Higher rates of maternal vascular malperfusion (MVM) features* and decidual arteriopathy were observed in placentas of women who had coronavirus disease 2019 (COVID-19) during pregnancy, a study has shown.
“There is an emerging consensus that there are problems with coagulation and blood vessel injury in COVID-19 patients … Our findings support that there might be something clot-forming about coronavirus, and it is happening in the placenta,” said senior author Dr Jeffrey Goldstein from the Northwestern University Feinberg School of Medicine in Chicago, Illinois, US, in a press release.
“[O]ur findings indicate that a lot of the blood flow was blocked off and many of the placentas were smaller than they should have been,” said co-author Dr Emily Miller, also from Northwestern University.
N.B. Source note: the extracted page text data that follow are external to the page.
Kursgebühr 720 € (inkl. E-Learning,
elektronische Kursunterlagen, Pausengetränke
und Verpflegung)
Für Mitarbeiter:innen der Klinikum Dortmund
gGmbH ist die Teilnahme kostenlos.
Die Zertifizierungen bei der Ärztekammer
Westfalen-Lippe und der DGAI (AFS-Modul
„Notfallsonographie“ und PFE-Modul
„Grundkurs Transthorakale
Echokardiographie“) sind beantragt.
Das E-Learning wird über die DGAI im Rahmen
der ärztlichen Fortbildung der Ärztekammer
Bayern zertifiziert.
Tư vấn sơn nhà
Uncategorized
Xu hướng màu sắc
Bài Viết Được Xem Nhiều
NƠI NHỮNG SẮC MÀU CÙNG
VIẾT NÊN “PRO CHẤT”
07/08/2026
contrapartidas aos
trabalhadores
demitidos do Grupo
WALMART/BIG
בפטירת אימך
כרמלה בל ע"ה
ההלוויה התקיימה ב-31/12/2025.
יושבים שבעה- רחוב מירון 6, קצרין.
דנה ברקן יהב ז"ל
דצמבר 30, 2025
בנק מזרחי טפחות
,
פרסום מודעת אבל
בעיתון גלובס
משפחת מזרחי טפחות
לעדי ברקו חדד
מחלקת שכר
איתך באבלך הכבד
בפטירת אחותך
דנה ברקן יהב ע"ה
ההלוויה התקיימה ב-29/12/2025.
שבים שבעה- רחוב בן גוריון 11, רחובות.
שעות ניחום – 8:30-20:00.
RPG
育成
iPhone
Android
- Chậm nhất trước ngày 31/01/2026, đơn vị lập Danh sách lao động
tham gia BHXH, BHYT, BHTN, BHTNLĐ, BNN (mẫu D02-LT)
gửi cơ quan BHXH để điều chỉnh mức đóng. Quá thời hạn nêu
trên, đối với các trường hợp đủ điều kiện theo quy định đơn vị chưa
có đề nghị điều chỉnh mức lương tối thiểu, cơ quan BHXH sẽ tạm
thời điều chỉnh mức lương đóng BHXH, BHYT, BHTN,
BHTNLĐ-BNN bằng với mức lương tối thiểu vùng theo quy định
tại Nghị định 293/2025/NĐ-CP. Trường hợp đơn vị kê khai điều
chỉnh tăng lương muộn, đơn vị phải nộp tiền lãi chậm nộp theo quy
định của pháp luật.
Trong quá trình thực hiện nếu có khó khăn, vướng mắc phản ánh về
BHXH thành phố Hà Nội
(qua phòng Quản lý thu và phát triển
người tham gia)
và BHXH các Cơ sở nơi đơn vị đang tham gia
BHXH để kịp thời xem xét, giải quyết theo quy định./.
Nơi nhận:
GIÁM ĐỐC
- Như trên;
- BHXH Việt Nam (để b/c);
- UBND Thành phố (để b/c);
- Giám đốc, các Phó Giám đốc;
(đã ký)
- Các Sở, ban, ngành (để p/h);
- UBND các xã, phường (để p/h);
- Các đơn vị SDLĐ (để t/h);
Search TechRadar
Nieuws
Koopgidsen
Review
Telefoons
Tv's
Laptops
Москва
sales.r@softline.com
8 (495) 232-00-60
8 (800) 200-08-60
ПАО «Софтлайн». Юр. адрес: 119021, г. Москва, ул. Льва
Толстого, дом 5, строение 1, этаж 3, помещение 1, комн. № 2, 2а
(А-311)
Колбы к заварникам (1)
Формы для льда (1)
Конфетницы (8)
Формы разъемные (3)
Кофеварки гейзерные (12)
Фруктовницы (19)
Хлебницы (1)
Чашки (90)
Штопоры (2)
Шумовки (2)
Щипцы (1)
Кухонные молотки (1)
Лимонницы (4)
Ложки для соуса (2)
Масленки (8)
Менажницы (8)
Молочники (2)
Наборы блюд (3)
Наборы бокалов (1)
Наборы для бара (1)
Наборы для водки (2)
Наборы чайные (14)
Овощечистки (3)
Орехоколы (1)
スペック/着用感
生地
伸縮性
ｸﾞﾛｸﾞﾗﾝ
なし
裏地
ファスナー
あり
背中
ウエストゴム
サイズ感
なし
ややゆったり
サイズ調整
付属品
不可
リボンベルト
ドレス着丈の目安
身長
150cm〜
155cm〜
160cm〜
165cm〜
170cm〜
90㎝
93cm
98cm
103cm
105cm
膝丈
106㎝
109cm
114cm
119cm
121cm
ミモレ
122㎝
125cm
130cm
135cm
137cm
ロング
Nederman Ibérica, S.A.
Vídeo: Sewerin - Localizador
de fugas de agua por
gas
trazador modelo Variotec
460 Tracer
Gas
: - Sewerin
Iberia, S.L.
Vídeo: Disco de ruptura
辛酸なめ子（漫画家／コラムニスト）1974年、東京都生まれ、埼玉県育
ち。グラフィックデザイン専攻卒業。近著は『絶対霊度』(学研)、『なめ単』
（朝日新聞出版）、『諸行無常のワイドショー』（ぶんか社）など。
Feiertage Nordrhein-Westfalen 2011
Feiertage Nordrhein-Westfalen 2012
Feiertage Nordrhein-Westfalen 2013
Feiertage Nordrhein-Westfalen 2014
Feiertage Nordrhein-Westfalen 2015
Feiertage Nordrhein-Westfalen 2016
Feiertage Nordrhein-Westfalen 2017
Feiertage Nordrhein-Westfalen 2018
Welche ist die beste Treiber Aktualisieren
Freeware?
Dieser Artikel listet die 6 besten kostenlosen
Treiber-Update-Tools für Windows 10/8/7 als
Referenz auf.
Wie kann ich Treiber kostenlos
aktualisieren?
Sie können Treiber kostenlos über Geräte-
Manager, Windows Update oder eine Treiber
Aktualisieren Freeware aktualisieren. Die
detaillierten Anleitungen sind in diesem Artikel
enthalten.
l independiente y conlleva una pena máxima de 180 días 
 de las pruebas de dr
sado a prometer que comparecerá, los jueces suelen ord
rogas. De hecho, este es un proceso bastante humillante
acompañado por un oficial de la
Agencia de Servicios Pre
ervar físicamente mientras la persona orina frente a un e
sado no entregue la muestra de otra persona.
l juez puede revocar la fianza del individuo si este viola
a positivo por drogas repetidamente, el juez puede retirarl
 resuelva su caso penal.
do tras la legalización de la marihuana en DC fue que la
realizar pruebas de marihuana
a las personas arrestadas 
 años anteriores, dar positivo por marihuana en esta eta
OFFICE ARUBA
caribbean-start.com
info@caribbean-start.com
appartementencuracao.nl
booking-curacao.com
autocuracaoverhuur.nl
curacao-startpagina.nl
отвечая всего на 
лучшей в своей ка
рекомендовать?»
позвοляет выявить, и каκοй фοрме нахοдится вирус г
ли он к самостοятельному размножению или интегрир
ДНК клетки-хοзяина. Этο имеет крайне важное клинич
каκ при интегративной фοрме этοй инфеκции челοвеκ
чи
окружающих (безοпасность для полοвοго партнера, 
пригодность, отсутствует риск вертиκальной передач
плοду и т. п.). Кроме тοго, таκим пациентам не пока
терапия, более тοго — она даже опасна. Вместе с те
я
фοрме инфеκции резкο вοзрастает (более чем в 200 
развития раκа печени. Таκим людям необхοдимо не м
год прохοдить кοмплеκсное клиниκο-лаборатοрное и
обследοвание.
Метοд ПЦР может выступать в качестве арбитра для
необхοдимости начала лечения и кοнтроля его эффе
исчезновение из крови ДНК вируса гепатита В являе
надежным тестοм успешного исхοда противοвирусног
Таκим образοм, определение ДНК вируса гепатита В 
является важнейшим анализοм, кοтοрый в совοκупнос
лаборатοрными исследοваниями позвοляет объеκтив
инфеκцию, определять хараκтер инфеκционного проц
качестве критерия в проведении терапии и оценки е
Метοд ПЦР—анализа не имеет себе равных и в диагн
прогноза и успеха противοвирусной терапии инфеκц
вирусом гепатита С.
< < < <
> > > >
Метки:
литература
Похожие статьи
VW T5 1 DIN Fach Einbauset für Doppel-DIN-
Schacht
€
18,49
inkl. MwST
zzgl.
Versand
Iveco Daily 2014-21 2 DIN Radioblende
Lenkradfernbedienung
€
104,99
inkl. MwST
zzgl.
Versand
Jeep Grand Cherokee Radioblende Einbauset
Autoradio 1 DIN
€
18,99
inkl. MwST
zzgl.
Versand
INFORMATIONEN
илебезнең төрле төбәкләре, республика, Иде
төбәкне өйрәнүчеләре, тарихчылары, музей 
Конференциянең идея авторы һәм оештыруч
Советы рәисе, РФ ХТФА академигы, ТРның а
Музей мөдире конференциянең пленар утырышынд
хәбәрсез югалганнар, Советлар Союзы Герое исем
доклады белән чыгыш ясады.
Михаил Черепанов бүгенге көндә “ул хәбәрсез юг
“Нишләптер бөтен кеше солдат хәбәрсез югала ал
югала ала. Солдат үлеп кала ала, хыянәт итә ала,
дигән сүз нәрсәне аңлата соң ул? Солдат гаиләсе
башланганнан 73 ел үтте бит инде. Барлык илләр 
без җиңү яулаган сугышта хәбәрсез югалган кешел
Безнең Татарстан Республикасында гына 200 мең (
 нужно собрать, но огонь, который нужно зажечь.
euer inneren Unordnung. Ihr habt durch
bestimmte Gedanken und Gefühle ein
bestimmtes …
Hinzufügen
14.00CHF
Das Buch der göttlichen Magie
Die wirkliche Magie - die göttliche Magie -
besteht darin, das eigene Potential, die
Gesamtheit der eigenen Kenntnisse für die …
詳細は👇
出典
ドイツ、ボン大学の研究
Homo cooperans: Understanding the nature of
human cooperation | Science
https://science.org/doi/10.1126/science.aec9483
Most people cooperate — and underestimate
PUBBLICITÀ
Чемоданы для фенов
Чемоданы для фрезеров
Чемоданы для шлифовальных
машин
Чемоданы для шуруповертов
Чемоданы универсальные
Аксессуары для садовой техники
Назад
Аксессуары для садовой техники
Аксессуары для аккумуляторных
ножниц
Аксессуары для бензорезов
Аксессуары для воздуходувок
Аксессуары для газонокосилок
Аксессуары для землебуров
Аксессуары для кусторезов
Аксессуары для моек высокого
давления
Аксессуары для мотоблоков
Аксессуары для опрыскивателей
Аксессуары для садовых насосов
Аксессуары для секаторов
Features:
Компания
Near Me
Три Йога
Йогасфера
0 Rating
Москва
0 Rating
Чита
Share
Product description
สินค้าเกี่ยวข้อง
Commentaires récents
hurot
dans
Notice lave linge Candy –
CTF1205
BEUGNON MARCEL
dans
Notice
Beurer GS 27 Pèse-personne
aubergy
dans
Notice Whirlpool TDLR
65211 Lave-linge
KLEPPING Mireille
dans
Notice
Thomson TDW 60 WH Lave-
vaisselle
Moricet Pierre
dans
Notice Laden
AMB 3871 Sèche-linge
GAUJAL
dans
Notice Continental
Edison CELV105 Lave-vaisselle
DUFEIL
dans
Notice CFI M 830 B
Any damage to the placenta – which acts as a ventilator for the foetus – may lead to dismal outcomes, she highlighted. “[Our] findings provide some signs that the ventilator might not work as well for as long as we would like it to if the mother tests positive for SARS-CoV-2**.”
Of the 16 placentas examined, 15 (COVID-19 arm) were compared against historical controls (n=17,479) and women with placental evaluation for melanoma history*** (n=215). [Am J Clin Pathol 2020;doi:10.1093/ajcp/aqaa089]
Twelve placentas in the COVID-19 arm had MVM features, a pattern of placental injuries causing insufficient blood flow from the mother to the foetus, which could lead to adverse perinatal outcomes#. [Arch Pathol Lab Med 2016;140:698-713;
APMIS 2018;126:589-601] When compared against the control and melanoma arms, the rates in the current study were significantly higher (p=0.046 and p=0.001, respectively).
The incidence of decidual arteriopathy was also higher in the COVID-19 vs the control (p=0.004) and melanoma arms (p<0.001). The most significant comparisons under this feature were observed in the rates of atherosis and fibrinoid necrosis, and mural hypertrophy of membrane arterioles, noted the researchers.
Of the 12 placentas with MVM features in the COVID-19 arm, only two had >3 features. “[This is] our general threshold for a formal ‘top line’ diagnosis of MVM. Thus, while MVM is a useful organizing feature, decidual arteriopathy specifically appears most strongly related to COVID-19, suggesting a different pathophysiology for a different aetiology,” they said.
Other histopathologic abnormalities
Also noteworthy were the higher rates of intervillous thrombi (ie, placental blood clots; n=6) and chorangiosis (n=4) in the COVID-19 arm vs the control (p≤0.001 for both) and melanoma arms (p=0.002 [thrombi] and p=0.01 [chorangiosis]).
Intervillous thrombi are associated with maternal hypertensive disorders or coincident infarctions, while chorangiosis is tied to reductions in maternal oxygen saturation. [Pediatr Dev Pathol
2004;7:26-34; Arch Pathol Lab Med 1984;108:71-74]
“[The thrombi] may represent placental formation or deposition of thrombi in response to the virus,” said the researchers. However, it would be a challenge to draw conclusions given the small population and potential confounders, they added.
Miscarriage and COVID-19
Pathological examination of the case excluded from the analysis (due to intrauterine foetal demise) revealed retroplacental hematoma, a feature of MVM. However, the odds of this being procedural should not be discounted, the researchers pointed out. “[Also, the] patient was asymptomatic, so we do not know whether the virus caused the miscarriage, or it was unrelated,” said Goldstein.
Larger studies are thus warranted to verify the correlation between SARS-CoV-2, acute inflammation, and miscarriage, added Goldstein.
Step up surveillance
The findings are the “appropriate first step” to determine placental anomalies that could be attributable to COVID-19, said the researchers. Further studies should incorporate suitable controls owing to the variability of placental anomalies, they noted.
“Most of the babies were delivered full-term after otherwise normal pregnancies, so you would not expect to find anything wrong with the placentas,” noted Goldstein. “[While] it does not appear to be inducing negative outcomes in live-born infants, [our findings suggest that pregnant] women with COVID-19 should be monitored more closely.”
Antenatal surveillance (ie, non-stress tests, growth ultrasounds) is recommended to verify the potential of COVID-19 to compromise pregnancies, Miller noted. “[While it may be premature] to draw sweeping conclusions from a small study … this preliminary glimpse into how COVID-19 might cause changes in the placenta carries some pretty significant implications for the health of a pregnancy. We must discuss whether we should change how we monitor pregnant women right now,” she said.